No more lunches to prepare and pack, no more rush to get to the school gate on time (ie. 8:58am...ahem...yeah...*embarrassed grin*); and no more apprehensive waits AT the school gate later on in the day, hoping against all hope that Sam might come out telling me he had a 'brilliant' time - yet knowing that, mostly, he will be grumpy, sullen, unpredictable, irritable and incapable (or unwilling?) to give me even the briefest account of what he did that day.
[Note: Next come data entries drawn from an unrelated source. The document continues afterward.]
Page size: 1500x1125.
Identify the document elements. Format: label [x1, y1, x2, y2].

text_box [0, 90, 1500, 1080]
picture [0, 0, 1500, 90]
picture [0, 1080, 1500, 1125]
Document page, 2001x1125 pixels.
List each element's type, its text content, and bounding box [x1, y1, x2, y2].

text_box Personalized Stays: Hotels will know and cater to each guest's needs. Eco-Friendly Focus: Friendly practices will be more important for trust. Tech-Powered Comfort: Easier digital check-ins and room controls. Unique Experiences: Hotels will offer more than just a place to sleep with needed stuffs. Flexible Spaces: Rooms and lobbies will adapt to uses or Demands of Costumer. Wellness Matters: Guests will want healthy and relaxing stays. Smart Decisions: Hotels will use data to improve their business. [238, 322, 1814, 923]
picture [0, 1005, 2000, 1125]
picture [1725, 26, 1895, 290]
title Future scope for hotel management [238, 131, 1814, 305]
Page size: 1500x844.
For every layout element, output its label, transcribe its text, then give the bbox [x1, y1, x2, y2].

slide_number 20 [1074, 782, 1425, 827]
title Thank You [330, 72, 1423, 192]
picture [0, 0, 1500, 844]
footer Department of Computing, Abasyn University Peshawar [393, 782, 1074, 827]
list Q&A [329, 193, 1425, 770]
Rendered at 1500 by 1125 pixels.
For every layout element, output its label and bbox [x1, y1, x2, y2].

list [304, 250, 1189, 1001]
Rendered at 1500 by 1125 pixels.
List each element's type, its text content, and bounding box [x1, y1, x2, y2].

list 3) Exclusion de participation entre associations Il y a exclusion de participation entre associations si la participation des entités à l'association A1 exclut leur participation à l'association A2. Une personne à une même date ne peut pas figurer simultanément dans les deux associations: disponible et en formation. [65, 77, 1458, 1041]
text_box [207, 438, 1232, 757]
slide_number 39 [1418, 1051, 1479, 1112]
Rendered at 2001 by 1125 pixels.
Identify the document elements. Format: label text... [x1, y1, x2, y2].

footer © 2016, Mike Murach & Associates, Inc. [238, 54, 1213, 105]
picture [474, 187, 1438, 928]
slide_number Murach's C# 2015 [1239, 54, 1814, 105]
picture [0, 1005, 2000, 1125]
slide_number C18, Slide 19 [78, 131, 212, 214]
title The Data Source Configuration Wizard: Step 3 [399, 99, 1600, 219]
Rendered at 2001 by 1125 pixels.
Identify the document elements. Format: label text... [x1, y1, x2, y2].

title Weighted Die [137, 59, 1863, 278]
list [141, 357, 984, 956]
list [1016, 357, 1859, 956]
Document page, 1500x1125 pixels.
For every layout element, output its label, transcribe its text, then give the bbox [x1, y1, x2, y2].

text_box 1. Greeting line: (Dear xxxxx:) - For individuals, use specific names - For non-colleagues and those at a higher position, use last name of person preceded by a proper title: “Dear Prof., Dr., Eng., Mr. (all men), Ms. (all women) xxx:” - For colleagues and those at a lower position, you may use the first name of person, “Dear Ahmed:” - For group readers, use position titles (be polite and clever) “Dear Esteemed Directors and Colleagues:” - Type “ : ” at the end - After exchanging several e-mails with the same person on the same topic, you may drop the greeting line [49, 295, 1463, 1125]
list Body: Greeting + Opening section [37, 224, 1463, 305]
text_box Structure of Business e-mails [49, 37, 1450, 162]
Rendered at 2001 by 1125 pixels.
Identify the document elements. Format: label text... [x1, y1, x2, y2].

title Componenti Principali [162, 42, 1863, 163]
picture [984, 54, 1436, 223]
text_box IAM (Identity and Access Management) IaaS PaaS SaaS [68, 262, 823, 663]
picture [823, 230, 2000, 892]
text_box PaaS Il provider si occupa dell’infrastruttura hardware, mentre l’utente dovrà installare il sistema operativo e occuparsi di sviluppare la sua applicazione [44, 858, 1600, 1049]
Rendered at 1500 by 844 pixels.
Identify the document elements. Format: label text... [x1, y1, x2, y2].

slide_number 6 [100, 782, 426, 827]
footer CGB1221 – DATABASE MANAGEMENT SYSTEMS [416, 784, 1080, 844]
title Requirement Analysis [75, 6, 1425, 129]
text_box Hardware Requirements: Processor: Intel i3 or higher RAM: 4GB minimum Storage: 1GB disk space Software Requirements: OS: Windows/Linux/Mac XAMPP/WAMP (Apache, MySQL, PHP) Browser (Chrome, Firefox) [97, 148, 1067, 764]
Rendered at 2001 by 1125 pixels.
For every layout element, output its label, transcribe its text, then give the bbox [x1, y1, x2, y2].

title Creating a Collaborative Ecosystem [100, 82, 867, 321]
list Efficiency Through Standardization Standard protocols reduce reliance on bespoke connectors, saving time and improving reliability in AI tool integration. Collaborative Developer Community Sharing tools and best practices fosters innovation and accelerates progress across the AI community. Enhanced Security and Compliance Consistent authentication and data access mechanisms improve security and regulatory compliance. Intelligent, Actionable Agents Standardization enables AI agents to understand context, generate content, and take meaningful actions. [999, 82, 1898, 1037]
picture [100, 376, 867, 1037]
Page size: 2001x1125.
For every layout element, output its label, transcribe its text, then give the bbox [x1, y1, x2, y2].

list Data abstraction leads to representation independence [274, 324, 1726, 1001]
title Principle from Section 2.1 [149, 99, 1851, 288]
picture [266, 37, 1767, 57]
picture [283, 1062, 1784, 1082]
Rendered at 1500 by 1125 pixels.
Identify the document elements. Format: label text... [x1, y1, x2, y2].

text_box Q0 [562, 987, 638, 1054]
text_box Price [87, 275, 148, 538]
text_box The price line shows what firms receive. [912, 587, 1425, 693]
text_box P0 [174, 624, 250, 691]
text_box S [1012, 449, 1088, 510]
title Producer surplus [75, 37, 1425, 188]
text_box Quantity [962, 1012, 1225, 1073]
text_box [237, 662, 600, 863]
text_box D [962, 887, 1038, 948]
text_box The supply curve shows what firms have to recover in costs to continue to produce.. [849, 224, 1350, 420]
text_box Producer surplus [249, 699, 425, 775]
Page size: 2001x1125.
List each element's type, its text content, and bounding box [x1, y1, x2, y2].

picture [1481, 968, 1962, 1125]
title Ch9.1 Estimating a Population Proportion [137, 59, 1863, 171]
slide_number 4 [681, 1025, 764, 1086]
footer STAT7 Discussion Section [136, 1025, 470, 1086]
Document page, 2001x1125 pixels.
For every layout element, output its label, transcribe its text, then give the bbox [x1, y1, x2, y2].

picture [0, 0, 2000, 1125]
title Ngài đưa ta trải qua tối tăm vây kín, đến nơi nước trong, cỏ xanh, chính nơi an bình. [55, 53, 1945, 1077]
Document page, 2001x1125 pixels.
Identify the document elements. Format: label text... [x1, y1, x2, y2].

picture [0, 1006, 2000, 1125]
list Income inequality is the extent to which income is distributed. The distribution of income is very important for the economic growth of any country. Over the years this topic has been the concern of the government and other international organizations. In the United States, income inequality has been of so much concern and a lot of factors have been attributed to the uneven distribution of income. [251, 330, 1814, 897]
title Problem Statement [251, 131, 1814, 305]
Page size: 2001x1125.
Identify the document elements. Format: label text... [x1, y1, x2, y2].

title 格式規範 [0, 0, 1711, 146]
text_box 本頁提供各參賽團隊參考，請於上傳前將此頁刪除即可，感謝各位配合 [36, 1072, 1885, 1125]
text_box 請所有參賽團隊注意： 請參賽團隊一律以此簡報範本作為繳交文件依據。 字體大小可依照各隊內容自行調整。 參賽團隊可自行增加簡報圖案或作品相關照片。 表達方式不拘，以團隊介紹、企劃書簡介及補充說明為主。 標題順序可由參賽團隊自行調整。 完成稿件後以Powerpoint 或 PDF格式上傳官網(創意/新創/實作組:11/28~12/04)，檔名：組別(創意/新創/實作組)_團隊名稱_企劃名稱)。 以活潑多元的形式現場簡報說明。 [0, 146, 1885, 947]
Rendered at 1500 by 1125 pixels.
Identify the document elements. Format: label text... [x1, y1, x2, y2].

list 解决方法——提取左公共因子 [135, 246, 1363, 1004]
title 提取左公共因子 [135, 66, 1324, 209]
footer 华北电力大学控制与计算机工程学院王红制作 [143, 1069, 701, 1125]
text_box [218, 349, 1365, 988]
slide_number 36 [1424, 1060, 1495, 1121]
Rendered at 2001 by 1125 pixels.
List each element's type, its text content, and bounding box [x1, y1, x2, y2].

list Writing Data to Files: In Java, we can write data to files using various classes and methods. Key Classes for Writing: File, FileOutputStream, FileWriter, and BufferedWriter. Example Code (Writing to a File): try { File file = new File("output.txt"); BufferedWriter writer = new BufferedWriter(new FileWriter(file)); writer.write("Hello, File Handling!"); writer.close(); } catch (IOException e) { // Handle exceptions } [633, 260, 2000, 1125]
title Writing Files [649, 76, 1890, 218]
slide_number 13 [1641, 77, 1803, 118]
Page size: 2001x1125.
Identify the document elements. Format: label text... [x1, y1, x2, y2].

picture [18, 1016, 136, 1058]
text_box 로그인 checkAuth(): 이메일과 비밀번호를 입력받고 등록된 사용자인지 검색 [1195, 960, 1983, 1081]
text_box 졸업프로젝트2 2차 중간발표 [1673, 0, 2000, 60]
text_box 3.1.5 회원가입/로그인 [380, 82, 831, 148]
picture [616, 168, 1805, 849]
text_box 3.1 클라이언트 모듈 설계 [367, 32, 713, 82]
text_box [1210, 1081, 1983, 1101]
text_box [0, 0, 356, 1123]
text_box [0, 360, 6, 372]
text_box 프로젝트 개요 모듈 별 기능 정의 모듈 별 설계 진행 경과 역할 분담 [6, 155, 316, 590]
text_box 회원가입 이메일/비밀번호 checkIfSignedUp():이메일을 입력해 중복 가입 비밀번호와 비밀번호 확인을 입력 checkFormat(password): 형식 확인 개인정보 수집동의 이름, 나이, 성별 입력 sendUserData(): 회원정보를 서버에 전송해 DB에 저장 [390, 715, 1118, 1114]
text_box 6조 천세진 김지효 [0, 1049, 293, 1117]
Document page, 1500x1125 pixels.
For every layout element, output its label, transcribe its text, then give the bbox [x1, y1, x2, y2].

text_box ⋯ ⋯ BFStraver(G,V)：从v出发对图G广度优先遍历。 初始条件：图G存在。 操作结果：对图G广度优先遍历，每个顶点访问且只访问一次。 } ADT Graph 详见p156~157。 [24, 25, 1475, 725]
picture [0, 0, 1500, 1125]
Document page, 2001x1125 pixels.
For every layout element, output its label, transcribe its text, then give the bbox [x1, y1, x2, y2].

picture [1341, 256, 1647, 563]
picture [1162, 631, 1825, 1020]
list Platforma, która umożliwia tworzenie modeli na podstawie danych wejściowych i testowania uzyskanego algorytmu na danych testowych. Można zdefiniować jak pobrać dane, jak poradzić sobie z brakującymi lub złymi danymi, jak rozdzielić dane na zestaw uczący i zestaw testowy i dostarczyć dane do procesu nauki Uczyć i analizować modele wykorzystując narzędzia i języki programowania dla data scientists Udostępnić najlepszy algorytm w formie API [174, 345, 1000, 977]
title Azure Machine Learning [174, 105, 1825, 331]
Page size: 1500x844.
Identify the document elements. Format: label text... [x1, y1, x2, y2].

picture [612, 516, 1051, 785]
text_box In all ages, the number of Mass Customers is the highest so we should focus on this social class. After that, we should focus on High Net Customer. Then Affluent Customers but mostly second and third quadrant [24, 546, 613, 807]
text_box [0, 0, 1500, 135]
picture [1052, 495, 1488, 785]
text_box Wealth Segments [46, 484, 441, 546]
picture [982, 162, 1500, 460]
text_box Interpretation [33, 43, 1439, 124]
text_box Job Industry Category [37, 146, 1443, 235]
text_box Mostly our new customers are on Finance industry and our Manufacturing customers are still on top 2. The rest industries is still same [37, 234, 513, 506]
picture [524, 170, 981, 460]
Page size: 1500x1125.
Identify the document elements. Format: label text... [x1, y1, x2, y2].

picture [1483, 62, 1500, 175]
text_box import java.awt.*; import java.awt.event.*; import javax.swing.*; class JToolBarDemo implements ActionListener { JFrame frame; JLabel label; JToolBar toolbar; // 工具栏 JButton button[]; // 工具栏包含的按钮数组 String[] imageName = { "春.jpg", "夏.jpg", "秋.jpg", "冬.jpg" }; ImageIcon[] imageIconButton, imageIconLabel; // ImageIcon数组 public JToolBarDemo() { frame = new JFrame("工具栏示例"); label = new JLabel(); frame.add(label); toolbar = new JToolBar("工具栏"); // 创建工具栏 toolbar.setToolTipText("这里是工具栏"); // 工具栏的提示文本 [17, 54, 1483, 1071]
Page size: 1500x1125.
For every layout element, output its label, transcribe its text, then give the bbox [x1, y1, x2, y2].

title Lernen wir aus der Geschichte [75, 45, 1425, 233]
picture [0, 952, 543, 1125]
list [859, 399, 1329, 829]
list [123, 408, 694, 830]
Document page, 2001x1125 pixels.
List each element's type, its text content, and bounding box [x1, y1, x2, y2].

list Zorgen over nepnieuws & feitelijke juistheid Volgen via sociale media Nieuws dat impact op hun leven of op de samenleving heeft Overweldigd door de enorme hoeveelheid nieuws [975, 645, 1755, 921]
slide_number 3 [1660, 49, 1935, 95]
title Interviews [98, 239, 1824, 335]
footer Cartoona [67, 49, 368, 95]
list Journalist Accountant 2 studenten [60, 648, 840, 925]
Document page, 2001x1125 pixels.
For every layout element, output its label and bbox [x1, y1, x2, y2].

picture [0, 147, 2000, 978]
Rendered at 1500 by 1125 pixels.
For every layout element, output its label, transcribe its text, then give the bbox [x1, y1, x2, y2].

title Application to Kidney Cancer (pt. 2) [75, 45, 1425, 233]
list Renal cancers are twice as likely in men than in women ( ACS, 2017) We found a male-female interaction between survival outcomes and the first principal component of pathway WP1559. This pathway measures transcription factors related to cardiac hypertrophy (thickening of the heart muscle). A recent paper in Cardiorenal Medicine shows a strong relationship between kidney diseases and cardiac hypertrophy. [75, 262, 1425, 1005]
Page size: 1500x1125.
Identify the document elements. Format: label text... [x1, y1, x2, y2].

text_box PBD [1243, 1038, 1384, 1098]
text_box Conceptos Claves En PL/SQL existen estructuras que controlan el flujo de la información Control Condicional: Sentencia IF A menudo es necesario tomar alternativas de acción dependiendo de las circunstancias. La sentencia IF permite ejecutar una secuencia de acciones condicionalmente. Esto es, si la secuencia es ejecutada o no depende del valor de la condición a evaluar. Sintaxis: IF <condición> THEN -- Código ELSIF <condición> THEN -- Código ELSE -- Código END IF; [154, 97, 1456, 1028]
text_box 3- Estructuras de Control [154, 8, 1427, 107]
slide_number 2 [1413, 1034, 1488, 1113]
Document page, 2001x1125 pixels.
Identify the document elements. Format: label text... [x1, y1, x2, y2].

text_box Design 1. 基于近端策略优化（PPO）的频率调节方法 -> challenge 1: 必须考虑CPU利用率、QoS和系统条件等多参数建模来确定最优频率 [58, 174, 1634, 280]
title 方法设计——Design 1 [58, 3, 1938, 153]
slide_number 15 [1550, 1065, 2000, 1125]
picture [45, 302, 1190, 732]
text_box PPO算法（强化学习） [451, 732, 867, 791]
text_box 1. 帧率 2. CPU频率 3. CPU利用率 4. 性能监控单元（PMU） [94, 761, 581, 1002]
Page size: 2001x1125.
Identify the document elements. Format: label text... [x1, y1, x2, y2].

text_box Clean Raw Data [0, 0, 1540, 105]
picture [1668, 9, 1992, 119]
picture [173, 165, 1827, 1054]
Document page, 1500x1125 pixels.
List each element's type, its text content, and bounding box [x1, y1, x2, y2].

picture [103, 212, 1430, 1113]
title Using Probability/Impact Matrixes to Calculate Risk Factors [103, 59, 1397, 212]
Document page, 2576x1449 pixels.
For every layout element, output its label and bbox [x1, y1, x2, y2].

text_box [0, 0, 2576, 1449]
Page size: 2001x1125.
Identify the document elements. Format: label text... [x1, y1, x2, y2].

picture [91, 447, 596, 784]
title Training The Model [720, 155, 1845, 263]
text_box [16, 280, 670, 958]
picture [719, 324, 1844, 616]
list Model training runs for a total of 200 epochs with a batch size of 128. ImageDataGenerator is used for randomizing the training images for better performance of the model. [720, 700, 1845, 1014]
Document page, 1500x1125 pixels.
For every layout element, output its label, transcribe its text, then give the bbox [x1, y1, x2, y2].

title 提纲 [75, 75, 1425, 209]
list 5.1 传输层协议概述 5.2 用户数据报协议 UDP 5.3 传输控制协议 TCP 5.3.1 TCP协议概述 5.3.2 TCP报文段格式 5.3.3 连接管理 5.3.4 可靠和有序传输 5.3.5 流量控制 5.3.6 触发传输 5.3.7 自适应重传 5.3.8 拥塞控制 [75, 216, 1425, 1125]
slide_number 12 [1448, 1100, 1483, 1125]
No more spoonfed Weetabix in front on Cbeebies. Tom can eat his breakfast on his own, AND TAKE HIS TIME...!! He can also stay in his jammies all day - as can we all (oh the bliss), instead of being manhandled into some clothes that are not of his choosing, and that he never had any intention of wearing in the first place. Oh and while we're at it he can stay in nappies for all I care! I am no professional when it comes to toilet-training a child who has NO desire to do so...and who soils himself every 5 minutes and has no real awareness of doing so. (...that's a mental not a physical thing by the way. He definitely feels it when it comes... Erm. I know. Sorry - that can wait another time...!)
This is not to say there is absolutely no routine or structure to our days during holidays. That would be hell on earth in a household where ASD and other 'challenges' are present. But instead of the rigidity of a school timetable there is flexibility . And flexibility is, believe it or not, an important skill to learn for a person with Aspergers like Sam, or even mild ASD like Ben. They have to learn to function in an environment where they have to bring in a bit of their own structure. I do not spoonfeed them ideas of activities to do, games to play, etc... I largely tend to encourage them to just 'play' and watch nervously! Most of the time, there are usually fights, tears and angry words in the end. But it's all part of life and so I believe valuable lessons are learnt here too.